§ **Data supplied**:
###
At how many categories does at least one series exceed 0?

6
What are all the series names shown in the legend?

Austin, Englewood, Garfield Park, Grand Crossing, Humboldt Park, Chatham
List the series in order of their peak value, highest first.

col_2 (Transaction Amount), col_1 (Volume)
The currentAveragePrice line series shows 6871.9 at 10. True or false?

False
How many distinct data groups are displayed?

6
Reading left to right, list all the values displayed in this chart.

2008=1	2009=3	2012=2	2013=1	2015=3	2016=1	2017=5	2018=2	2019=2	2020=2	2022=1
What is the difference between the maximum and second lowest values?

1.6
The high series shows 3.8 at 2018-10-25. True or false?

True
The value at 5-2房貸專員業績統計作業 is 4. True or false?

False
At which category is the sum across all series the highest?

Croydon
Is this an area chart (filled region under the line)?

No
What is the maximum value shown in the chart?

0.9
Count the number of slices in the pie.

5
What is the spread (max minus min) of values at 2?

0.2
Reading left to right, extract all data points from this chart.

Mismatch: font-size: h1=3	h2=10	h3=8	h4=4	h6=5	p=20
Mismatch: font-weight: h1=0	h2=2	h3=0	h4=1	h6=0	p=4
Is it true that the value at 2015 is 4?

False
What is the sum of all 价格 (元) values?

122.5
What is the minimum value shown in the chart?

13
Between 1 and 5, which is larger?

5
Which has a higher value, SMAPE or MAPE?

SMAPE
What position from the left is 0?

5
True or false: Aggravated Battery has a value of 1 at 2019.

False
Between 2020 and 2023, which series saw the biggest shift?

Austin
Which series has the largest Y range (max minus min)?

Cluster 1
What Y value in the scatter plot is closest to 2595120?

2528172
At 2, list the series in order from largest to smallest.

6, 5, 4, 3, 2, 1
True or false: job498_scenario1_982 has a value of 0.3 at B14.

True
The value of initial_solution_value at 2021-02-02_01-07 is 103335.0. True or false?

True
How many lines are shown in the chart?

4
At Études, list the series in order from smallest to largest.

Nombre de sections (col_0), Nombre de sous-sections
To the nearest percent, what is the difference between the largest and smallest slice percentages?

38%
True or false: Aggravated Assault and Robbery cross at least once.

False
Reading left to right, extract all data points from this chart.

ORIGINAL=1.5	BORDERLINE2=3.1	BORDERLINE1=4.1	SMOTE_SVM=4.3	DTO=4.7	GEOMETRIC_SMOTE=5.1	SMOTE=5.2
###
§ **Exercise directions**: Copy all of the entries above verbatim, line for line, with nothing changed.

§ **Reply to the exercise**:
At how many categories does at least one series exceed 0?

6
What are all the series names shown in the legend?

Austin, Englewood, Garfield Park, Grand Crossing, Humboldt Park, Chatham
List the series in order of their peak value, highest first.

col_2 (Transaction Amount), col_1 (Volume)
The currentAveragePrice line series shows 6871.9 at 10. True or false?

False
How many distinct data groups are displayed?

6
Reading left to right, list all the values displayed in this chart.

2008=1	2009=3	2012=2	2013=1	2015=3	2016=1	2017=5	2018=2	2019=2	2020=2	2022=1
What is the difference between the maximum and second lowest values?

1.6
The high series shows 3.8 at 2018-10-25. True or false?

True
The value at 5-2房貸專員業績統計作業 is 4. True or false?

False
At which category is the sum across all series the highest?

Croydon
Is this an area chart (filled region under the line)?

No
What is the maximum value shown in the chart?

0.9
Count the number of slices in the pie.

5
What is the spread (max minus min) of values at 2?

0.2
Reading left to right, extract all data points from this chart.

Mismatch: font-size: h1=3	h2=10	h3=8	h4=4	h6=5	p=20
Mismatch: font-weight: h1=0	h2=2	h3=0	h4=1	h6=0	p=4
Is it true that the value at 2015 is 4?

False
What is the sum of all 价格 (元) values?

122.5
What is the minimum value shown in the chart?

13
Between 1 and 5, which is larger?

5
Which has a higher value, SMAPE or MAPE?

SMAPE
What position from the left is 0?

5
True or false: Aggravated Battery has a value of 1 at 2019.

False
Between 2020 and 2023, which series saw the biggest shift?

Austin
Which series has the largest Y range (max minus min)?

Cluster 1
What Y value in the scatter plot is closest to 2595120?

2528172
At 2, list the series in order from largest to smallest.

6, 5, 4, 3, 2, 1
True or false: job498_scenario1_982 has a value of 0.3 at B14.

True
The value of initial_solution_value at 2021-02-02_01-07 is 103335.0. True or false?

True
How many lines are shown in the chart?

4
At Études, list the series in order from smallest to largest.

Nombre de sections (col_0), Nombre de sous-sections
To the nearest percent, what is the difference between the largest and smallest slice percentages?

38%
True or false: Aggravated Assault and Robbery cross at least once.

False
Reading left to right, extract all data points from this chart.

ORIGINAL=1.5	BORDERLINE2=3.1	BORDERLINE1=4.1	SMOTE_SVM=4.3	DTO=4.7	GEOMETRIC_SMOTE=5.1	SMOTE=5.2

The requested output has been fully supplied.